Operator    | Relocation name | Operation | Inst | Immediate | Check
------------+-----------------+-----------+------+-----------+----------
[implicit]  | TSTBR14         | S + A - P | tbz  | X[15:2]   | |X|≤2^15
            |                 |           | tbnz |           |  
------------+-----------------+-----------+------+-----------+----------
[implicit]  | CONDBR19        | S + A - P | b.*  | X[20:2]   | |X|≤2^20
------------+-----------------+-----------+------+-----------+----------
[implicit]  | JUMP26          | S + A - P | b    | X[27:2]   | |X|≤2^27
------------+-----------------+-----------+------+-----------+----------
[implicit]  | CALL26          | S + A - P | bl   | X[27:2]   | |X|≤2^27
------------+-----------------+-----------+------+-----------+----------

Epilogue

I couldn't find an official documentation.
The tables above have been reconstructed from the GAS test case and the ARM document explaining the type of relocations available for AArch64 compliant ELFs.

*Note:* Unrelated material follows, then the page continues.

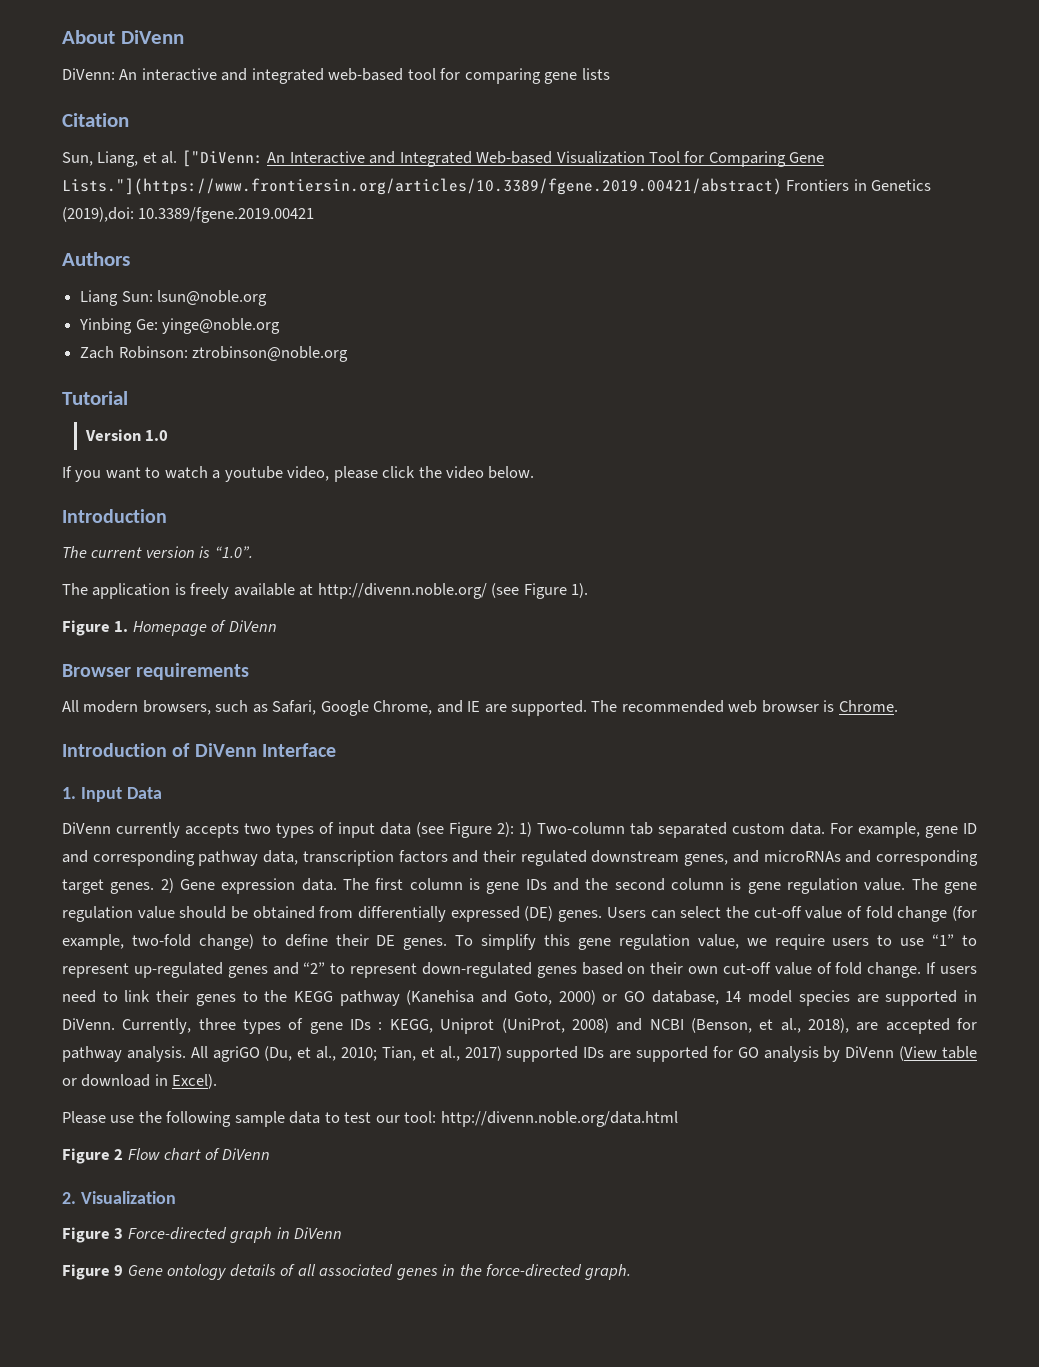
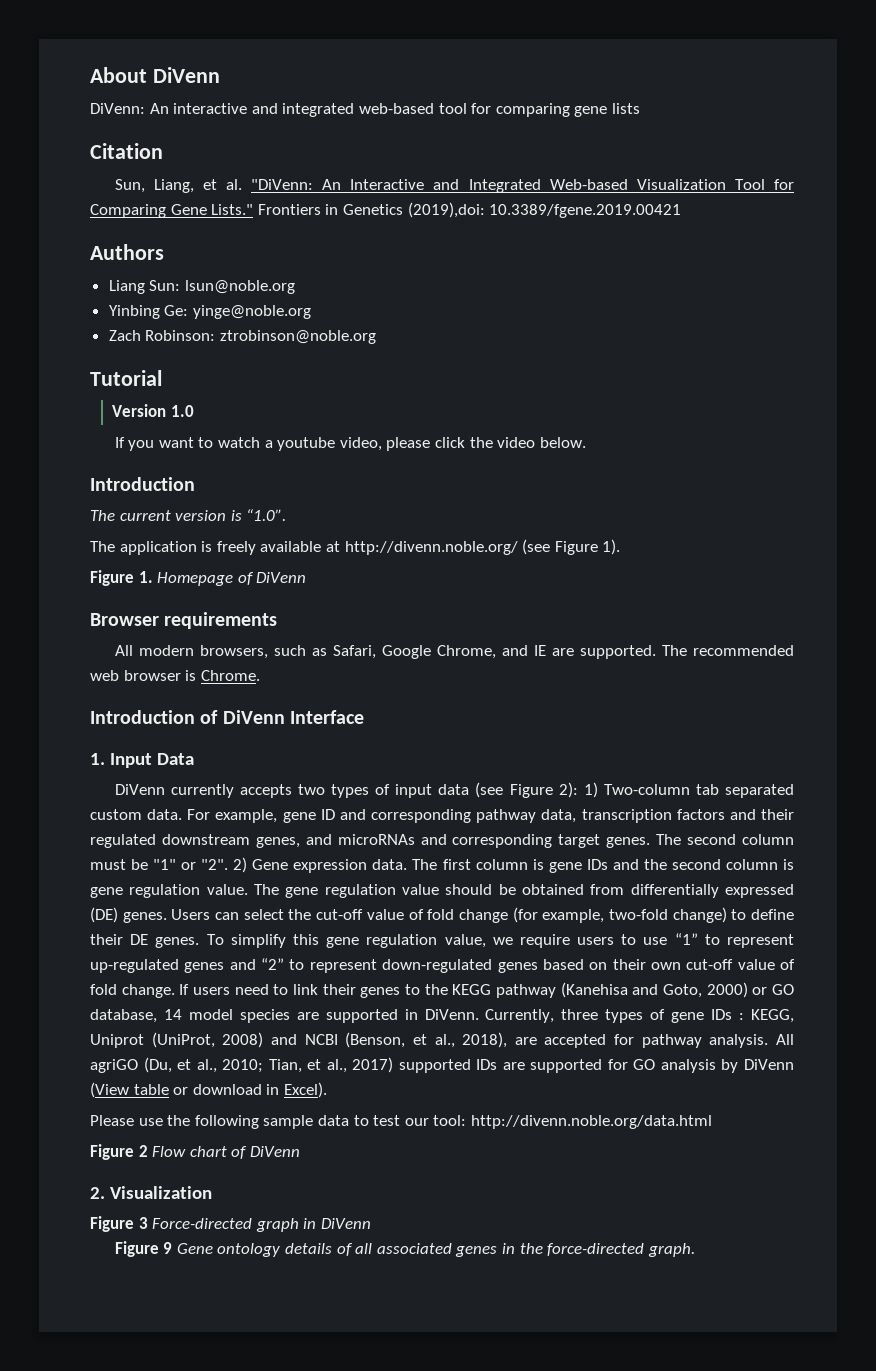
[181,150,263,167] ["DiVenn: -> [251,179,314,190] "DiVenn:
[62,178,782,195] Lists."](https://www.frontiersin.org/articles/10.3389/fgene.2019.00421/abstract) -> [211,204,254,215] Lists."
(155, 888) none -> [656,834,794,845] [90,859,229,870] The second column must be "1" or "2".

The tables doesn't show all the relocations present in the ARM document, as most of them are complementary versions, picked up by the assembler automatically.

A section with examples would be great, but I don't have an ARM GAS.
In the future I may extend this answer to include examples of assembly listings and relocations dumps.